■ WHAT IS BEING ASKED: Your answer should be every line of the entries that has the string "worn" in it.

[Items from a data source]
BEGIN

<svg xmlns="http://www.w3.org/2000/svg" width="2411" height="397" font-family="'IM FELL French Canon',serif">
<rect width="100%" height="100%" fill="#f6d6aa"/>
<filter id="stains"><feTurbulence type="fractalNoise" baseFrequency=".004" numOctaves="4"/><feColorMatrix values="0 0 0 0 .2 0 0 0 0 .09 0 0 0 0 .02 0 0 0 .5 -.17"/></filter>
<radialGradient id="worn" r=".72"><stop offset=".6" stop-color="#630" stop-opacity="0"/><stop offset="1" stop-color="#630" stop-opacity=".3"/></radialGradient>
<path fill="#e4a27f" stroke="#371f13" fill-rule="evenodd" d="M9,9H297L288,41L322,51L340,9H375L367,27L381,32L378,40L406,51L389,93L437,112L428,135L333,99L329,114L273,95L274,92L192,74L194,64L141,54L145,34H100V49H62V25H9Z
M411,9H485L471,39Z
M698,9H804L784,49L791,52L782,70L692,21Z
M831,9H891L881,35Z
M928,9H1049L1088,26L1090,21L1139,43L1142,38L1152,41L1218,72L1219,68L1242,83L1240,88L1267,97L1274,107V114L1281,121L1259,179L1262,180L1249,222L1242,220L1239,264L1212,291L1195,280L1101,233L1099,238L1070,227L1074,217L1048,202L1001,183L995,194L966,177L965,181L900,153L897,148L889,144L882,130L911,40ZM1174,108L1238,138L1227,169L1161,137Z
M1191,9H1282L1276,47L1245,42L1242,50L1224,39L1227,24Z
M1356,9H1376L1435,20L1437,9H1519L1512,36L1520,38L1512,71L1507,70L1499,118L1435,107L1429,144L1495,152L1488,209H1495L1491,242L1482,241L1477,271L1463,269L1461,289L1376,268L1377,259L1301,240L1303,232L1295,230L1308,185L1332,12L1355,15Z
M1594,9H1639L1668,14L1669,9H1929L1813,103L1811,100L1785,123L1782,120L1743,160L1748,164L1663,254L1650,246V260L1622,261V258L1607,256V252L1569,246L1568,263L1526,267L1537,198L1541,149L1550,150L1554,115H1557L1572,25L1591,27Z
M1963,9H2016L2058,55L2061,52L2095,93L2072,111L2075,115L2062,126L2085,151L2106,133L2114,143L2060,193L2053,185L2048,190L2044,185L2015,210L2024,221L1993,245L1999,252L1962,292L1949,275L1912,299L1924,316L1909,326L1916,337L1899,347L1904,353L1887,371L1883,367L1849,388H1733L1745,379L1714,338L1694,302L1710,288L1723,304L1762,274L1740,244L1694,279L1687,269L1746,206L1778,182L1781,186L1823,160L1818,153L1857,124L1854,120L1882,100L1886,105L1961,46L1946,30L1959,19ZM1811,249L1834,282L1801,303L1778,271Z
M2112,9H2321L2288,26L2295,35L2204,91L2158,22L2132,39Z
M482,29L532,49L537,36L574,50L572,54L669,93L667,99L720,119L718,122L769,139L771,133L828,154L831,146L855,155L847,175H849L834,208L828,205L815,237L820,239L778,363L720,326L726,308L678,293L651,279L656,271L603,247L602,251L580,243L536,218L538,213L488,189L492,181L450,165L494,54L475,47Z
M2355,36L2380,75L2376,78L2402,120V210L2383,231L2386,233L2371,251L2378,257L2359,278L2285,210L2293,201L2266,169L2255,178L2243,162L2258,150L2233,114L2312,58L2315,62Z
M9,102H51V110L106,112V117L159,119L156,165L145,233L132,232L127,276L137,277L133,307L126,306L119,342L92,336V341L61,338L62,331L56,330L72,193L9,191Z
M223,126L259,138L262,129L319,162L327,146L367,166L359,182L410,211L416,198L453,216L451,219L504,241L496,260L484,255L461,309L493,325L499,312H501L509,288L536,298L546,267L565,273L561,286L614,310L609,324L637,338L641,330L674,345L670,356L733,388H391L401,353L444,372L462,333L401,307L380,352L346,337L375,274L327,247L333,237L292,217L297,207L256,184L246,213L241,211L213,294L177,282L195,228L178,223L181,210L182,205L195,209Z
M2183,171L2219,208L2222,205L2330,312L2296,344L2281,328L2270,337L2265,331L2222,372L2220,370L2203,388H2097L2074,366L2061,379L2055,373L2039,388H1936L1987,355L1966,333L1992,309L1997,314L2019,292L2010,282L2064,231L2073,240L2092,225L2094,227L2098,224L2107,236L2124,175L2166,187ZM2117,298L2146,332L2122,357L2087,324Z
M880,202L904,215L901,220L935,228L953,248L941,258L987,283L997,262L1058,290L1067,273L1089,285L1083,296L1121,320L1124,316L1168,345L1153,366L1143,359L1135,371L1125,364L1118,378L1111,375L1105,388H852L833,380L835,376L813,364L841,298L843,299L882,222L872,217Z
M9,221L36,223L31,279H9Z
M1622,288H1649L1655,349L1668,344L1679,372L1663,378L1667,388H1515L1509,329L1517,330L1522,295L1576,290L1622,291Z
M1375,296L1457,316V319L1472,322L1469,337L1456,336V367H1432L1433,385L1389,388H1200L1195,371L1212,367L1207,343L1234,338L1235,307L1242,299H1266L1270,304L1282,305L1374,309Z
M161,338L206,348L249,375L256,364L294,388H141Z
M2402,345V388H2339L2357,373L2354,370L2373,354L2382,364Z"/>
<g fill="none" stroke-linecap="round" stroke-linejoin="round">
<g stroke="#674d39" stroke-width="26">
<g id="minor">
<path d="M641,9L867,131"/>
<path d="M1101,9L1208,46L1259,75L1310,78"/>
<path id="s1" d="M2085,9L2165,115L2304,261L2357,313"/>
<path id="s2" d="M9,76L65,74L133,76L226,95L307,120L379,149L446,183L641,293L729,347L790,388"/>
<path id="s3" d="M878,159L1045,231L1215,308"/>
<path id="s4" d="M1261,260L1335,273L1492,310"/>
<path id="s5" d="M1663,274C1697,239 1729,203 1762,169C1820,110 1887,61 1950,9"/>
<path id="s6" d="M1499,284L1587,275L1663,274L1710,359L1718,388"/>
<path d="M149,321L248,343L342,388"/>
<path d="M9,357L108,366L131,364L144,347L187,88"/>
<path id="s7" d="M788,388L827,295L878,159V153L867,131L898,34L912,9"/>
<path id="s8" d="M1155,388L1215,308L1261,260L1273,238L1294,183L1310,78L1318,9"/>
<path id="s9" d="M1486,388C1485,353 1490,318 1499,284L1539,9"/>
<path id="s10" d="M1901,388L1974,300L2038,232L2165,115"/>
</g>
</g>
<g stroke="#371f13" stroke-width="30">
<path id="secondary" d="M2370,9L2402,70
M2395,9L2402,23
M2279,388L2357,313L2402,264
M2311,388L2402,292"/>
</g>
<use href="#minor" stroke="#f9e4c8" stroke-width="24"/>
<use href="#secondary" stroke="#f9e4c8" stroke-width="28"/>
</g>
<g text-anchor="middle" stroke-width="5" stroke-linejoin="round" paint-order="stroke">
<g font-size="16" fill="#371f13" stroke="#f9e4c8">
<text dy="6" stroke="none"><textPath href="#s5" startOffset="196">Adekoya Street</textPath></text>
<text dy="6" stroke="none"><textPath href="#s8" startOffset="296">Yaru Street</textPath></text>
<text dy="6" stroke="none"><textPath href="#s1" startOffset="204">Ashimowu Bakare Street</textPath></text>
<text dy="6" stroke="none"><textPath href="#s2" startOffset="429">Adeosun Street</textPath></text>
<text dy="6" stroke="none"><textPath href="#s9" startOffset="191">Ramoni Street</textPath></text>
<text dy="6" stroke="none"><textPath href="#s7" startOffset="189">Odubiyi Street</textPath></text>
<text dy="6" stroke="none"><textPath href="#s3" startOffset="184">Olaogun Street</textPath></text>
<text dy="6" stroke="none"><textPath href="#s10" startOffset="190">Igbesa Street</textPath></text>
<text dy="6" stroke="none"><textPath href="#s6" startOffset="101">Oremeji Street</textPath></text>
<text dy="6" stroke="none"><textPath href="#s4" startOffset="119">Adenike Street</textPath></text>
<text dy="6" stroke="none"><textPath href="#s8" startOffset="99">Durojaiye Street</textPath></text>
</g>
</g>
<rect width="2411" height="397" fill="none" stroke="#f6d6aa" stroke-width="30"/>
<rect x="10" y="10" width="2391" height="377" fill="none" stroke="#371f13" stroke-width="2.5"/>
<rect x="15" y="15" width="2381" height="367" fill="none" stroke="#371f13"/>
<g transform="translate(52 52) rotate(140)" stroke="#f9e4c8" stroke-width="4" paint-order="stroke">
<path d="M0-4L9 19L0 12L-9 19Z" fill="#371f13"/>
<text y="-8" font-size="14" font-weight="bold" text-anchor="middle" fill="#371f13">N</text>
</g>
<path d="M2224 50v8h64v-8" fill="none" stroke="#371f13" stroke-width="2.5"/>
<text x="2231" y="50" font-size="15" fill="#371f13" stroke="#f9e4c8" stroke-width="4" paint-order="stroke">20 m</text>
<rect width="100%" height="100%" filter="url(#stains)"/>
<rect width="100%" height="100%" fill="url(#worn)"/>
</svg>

END

■ OUTPUT OF THE TASK:
<radialGradient id="worn" r=".72"><stop offset=".6" stop-color="#630" stop-opacity="0"/><stop offset="1" stop-color="#630" stop-opacity=".3"/></radialGradient>
<rect width="100%" height="100%" fill="url(#worn)"/>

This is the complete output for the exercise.